(Dataset records)
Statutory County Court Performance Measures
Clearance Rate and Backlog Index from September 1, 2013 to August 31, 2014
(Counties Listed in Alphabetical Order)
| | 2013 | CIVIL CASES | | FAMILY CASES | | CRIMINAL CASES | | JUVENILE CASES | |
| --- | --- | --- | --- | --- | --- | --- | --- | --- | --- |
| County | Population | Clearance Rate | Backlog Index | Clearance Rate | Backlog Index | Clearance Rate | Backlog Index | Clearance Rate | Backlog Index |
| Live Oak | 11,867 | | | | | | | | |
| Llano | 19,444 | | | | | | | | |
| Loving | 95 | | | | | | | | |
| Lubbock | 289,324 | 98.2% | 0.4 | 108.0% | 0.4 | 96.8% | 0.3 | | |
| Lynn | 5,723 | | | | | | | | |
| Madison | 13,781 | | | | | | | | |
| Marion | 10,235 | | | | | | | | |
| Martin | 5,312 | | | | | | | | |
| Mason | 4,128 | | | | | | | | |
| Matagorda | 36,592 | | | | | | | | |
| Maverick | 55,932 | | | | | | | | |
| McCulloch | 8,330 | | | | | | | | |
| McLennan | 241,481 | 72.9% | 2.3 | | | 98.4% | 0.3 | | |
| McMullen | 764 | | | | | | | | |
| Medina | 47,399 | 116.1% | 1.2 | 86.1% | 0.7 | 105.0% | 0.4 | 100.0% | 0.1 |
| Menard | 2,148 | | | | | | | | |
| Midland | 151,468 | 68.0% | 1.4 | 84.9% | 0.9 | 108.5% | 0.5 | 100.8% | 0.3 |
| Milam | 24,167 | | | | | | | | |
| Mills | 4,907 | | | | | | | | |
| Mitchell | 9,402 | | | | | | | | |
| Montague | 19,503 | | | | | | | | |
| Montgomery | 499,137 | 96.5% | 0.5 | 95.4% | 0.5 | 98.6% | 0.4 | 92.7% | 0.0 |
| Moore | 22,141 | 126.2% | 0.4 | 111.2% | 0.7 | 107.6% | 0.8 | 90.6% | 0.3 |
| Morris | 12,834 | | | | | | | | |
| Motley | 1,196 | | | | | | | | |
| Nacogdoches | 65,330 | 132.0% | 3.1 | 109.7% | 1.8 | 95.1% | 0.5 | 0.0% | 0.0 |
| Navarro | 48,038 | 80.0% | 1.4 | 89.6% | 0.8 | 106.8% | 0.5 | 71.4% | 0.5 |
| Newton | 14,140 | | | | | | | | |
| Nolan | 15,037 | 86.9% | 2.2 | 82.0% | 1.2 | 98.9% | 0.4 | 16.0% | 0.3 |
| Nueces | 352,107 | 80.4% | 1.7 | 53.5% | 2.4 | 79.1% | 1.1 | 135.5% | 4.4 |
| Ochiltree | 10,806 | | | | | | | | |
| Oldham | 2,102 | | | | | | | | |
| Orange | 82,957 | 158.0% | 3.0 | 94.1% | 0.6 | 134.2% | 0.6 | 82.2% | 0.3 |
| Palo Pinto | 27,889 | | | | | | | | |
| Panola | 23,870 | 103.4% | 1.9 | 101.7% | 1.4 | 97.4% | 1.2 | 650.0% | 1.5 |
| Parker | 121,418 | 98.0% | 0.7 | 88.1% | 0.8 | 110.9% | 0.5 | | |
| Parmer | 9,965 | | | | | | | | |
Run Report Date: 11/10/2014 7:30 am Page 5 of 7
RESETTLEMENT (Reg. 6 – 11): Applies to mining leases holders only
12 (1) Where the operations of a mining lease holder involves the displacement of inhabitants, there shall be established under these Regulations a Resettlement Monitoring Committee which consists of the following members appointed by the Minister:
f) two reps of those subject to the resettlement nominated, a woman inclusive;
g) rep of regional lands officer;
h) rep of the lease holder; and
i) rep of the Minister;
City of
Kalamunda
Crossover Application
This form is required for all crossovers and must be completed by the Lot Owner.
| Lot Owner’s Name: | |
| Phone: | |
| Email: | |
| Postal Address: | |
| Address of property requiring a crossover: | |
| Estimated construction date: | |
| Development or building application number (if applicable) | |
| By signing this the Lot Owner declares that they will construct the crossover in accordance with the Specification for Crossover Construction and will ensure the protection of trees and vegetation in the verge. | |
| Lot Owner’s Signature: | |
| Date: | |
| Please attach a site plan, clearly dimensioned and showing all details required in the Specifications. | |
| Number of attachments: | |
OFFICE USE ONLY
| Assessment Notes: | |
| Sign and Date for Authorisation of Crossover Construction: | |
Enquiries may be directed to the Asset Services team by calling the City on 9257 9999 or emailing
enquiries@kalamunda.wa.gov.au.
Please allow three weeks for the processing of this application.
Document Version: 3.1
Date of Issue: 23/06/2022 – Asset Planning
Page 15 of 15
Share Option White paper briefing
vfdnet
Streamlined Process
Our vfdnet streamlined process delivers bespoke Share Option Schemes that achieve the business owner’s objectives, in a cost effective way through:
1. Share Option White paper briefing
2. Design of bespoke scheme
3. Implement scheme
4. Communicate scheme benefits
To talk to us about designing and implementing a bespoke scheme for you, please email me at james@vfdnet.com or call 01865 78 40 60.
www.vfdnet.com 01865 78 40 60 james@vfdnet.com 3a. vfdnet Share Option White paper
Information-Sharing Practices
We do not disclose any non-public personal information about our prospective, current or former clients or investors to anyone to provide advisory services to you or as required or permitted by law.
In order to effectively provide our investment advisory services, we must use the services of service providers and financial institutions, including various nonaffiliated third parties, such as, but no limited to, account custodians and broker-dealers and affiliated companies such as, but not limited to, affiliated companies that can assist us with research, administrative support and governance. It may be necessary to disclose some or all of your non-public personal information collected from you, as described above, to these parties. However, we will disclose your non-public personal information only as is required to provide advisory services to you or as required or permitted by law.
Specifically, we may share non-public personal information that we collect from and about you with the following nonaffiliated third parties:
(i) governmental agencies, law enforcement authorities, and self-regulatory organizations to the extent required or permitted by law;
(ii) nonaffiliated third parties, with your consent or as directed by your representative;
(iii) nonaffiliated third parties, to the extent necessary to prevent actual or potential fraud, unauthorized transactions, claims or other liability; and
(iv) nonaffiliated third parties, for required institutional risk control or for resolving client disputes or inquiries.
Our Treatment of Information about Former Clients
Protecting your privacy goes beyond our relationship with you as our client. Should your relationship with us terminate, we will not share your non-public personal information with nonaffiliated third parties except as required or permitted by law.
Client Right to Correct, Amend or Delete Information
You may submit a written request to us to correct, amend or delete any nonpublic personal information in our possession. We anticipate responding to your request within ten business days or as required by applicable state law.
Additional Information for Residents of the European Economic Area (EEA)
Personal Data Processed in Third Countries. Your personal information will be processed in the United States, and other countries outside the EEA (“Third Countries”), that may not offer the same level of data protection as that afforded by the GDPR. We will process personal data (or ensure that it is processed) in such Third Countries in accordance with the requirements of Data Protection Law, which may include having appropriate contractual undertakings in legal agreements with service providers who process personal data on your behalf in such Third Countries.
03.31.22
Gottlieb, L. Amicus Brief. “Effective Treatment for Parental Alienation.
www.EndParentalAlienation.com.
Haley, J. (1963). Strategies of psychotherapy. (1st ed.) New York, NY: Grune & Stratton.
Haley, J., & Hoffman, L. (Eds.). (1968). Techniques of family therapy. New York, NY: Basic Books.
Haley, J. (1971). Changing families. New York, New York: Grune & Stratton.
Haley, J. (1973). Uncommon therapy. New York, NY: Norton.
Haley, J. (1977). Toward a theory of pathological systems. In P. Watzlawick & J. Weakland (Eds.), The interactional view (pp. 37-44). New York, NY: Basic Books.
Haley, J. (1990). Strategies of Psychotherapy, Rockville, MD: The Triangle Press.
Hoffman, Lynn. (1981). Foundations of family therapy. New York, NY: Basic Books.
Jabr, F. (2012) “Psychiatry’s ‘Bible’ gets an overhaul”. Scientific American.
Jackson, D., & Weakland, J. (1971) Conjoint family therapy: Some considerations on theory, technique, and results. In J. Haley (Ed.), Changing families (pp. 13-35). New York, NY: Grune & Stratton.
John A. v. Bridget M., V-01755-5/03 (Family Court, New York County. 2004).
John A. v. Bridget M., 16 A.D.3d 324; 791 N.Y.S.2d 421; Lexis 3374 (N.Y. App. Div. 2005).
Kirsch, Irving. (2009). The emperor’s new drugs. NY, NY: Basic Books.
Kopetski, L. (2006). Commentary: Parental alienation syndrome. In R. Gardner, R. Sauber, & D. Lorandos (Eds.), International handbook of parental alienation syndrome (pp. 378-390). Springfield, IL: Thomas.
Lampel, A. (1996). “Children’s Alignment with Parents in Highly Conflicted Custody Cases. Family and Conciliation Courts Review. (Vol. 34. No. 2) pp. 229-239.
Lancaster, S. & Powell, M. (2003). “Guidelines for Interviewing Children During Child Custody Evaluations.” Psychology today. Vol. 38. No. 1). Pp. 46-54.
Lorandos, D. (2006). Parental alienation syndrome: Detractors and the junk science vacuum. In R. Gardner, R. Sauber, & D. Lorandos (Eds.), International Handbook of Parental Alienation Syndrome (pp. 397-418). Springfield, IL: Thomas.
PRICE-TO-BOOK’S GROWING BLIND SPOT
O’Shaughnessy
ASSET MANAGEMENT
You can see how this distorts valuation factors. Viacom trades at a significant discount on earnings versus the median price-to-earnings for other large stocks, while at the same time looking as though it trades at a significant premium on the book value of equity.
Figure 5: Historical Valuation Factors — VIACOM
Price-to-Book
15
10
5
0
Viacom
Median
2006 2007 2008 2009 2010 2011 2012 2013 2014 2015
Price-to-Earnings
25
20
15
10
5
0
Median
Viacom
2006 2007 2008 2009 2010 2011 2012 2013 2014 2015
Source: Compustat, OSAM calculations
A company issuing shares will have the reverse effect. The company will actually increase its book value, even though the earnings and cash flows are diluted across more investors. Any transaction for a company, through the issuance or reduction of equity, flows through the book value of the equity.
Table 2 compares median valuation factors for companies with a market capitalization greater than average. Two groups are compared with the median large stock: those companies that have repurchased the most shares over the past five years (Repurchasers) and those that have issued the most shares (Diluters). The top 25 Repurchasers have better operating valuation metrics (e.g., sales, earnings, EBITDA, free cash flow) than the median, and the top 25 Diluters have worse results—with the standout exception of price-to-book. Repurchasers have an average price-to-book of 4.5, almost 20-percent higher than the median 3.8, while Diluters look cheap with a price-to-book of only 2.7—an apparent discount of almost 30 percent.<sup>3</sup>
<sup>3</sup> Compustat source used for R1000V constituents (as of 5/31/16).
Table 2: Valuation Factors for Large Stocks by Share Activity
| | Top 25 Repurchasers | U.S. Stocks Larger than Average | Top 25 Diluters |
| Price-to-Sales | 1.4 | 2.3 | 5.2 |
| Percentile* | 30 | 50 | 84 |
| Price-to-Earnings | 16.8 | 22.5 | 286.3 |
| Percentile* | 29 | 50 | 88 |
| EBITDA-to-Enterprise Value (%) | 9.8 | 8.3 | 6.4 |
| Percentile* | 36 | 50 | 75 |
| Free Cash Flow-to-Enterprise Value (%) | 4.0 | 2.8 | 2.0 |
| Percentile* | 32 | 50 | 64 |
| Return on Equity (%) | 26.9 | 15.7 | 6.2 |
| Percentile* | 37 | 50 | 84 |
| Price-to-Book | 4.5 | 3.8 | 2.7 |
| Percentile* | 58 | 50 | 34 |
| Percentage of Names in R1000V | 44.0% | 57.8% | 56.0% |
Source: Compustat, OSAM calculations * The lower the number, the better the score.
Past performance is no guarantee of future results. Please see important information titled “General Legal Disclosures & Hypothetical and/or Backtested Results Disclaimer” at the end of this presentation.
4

» **EXERCISE REQUIREMENTS**: Looking at the data above, write out exactly the lines that start at the one containing "the verge. | |" and end at the one containing "Information-Sharing Practices"; include both and nothing beyond.

» **TASK RESULT**:
| By signing this the Lot Owner declares that they will construct the crossover in accordance with the Specification for Crossover Construction and will ensure the protection of trees and vegetation in the verge. | |
| Lot Owner’s Signature: | |
| Date: | |
| Please attach a site plan, clearly dimensioned and showing all details required in the Specifications. | |
| Number of attachments: | |
OFFICE USE ONLY
| Assessment Notes: | |
| Sign and Date for Authorisation of Crossover Construction: | |
Enquiries may be directed to the Asset Services team by calling the City on 9257 9999 or emailing
enquiries@kalamunda.wa.gov.au.
Please allow three weeks for the processing of this application.
Document Version: 3.1
Date of Issue: 23/06/2022 – Asset Planning
Page 15 of 15
Share Option White paper briefing
vfdnet
Streamlined Process
Our vfdnet streamlined process delivers bespoke Share Option Schemes that achieve the business owner’s objectives, in a cost effective way through:
1. Share Option White paper briefing
2. Design of bespoke scheme
3. Implement scheme
4. Communicate scheme benefits
To talk to us about designing and implementing a bespoke scheme for you, please email me at james@vfdnet.com or call 01865 78 40 60.
www.vfdnet.com 01865 78 40 60 james@vfdnet.com 3a. vfdnet Share Option White paper
Information-Sharing Practices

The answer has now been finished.